There is one friend of mine who is very persistent and not backing down in his efforts of pursuing me.  And I must admit, it’s VERY hard to resist.  But at this point, I’ve gotta protect my heart.  But it’s so intriguing that HE would be attracted to ME!  I mean, he has been my friend for several years, even before my previous relationships and the type of women he usually dates look NOTHING like me!
So, why me?  Am I convenient?  Or is the attraction actually there?  I have given in a little though…We have kissed a few times.  And the way he kisses me… OMGEEEEE!  It’s ridiculous and extremely intimate.  But I definitely have to leave this one alone because I am truly playing with fire!  I want him to remain my friend and in order for that to happen, I need to separate myself from him.  I refuse to lose another great friendship.  I’ve gambled enough.  I’d rather have my friend.
So for now, it’s still a Table For One please… All of me, flaws and all… Love me or leave me alone…
BACK TO HAPPY TIP: Laugh out loud!  Literally…Even if it’s not that funny, learn to laugh at the little things.  Laughter is the best medicine.  ;)


Friday, September 2, 2011

Love Music?

Music can make you think, cry, laugh, dance, worship and so much more.  As I studied radio production at Columbia College Chicago, I learned a lot about music and how its timing can make or break a mood.
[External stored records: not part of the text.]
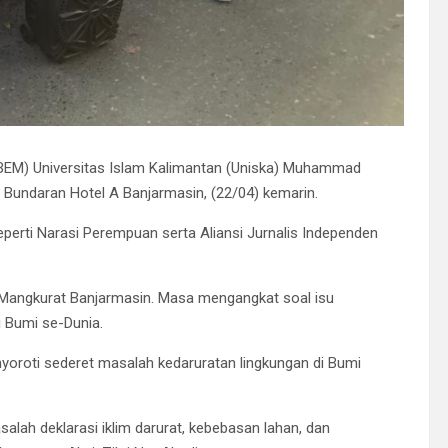
(BEM) Universitas Islam Kalimantan (Uniska) Muhammad
 Bundaran Hotel A Banjarmasin, (22/04) kemarin.
 seperti Narasi Perempuan serta Aliansi Jurnalis Independen
 Mangkurat Banjarmasin. Masa mengangkat soal isu
 Bumi se-Dunia.
roti sederet masalah kedaruratan lingkungan di Bumi
alah deklarasi iklim darurat, kebebasan lahan, dan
There are many ways you can express yourself through music.  It makes dancers dance and singers sing.  I have been a dancer since I was 2 years old, so when I hear music I immediately want to dance.  It’s like it’s in my blood!  But no matter how you slice it, music enhances all feelings and emotions. 
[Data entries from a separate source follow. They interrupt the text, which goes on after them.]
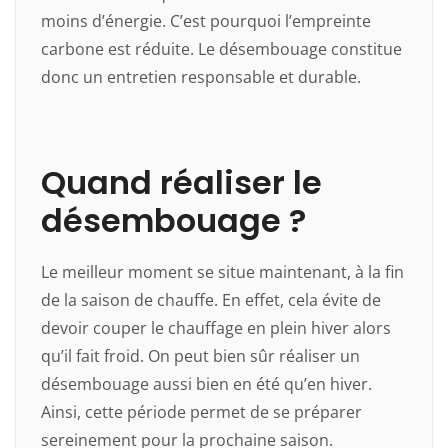
moins d’énergie. C’est pourquoi l’empreinte
carbone est réduite. Le désembouage constitue
donc un entretien responsable et durable.
Quand réaliser le
désembouage ?
Le meilleur moment se situe maintenant, à la fin
de la saison de chauffe. En effet, cela évite de
devoir couper le chauffage en plein hiver alors
qu’il fait froid. On peut bien sûr réaliser un
désembouage aussi bien en été qu’en hiver.
Ainsi, cette période permet de se préparer
sereinement pour la prochaine saison.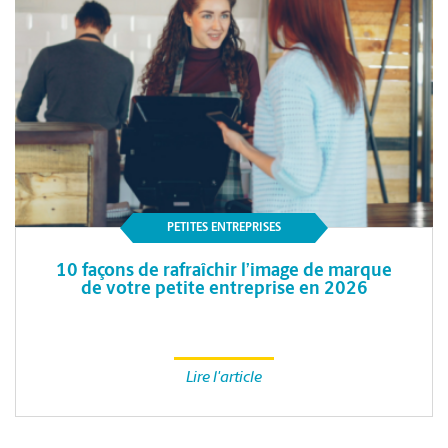
PETITES ENTREPRISES
10 façons de rafraîchir l’image de marque
de votre petite entreprise en 2026
Lire l'article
As I was driving home the other night after having drinks with a friend, I turned to WGCI.  “Whispers in the Dark” was on, a show that plays nothing but songs regarding relationships; from 10pm to 2am every day.  As I drove the 20 minute drive home all kinds of songs were playing in my ear… I heard these men and women singing of love and happiness and I felt nothing. Not one thought to make me smile, giggle, feel butterflies or even get angry! I was blank!
Now of course old songs bring back moments & memories of my past… Speaking of which, I had a moment last week that made my heart smile.
Several years ago, I had a connection with a man that I have yet to have in any of my other relationships.  We were connected without even trying, it didn’t take any effort…we just “were”! It was magical and I’m not sure if it will ever be matched.  We listened to music often and whenever I hear a song from that time in my life I think of him, just as I did last week. I like having joyful memories to go back to; they take me back to feelings of the past that inadvertently make me optimistic for my future.  I believe most relationships are seasonal and I am grateful for the time I spent with this man. Music was a big part of our relationship. Although our personal situations didn’t allow our relationship to last forever, I learned a lot from it and it made me a better person.
I am grateful for the memories, however when I hear new songs that I’ve never heard before with great melodic tones and lyrics of love and happiness, I am left blank.  No face, no thought, no feeling or person to think of.  I am not saddened by this…I just “am”.  I am living in the moment… Patiently waiting for my love song to walk into my life…
But until then…Table for one please, all of me, no holds barred… Love me or leave me alone ;-)
BACK TO HAPPY TIP: Turn on your favorite song and DANCE! Dance like no one’s watching!